Records to process START

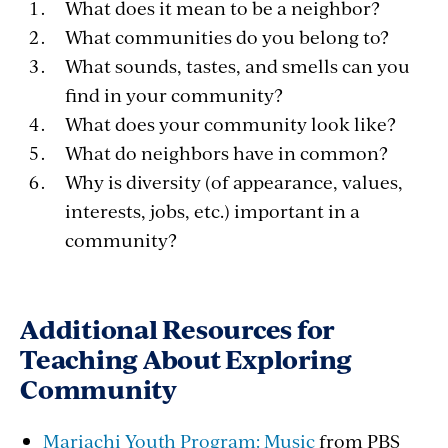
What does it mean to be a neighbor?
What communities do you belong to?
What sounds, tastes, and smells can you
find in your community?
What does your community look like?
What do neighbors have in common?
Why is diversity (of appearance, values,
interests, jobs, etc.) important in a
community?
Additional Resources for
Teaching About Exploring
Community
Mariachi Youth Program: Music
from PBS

Records to process END
Records to process START

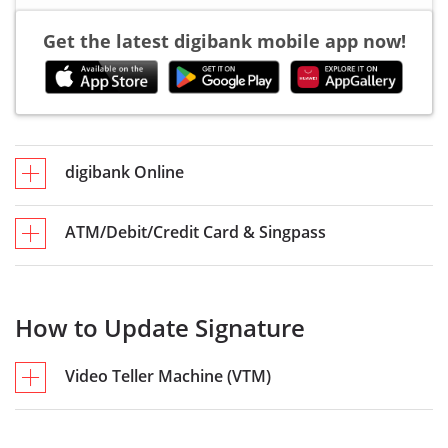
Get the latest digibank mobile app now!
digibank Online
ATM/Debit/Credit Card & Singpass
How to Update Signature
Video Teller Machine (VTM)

Records to process END
Records to process START

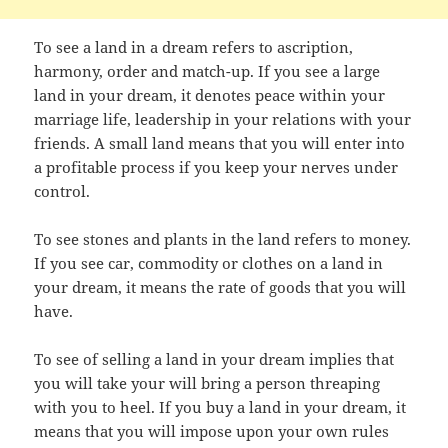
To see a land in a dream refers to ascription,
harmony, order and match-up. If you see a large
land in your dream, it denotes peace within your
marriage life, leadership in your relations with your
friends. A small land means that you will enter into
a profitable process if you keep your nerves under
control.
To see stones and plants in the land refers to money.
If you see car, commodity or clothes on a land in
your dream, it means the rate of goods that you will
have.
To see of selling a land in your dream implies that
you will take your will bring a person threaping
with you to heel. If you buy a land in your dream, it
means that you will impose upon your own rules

Records to process END

What is needed | Please give an exact copy of the lines above, beginning with the line containing "How to Update Signature" and running through the line containing "Video Teller Machine (VTM)", and of no other lines.

Result of this exercise |
How to Update Signature
Video Teller Machine (VTM)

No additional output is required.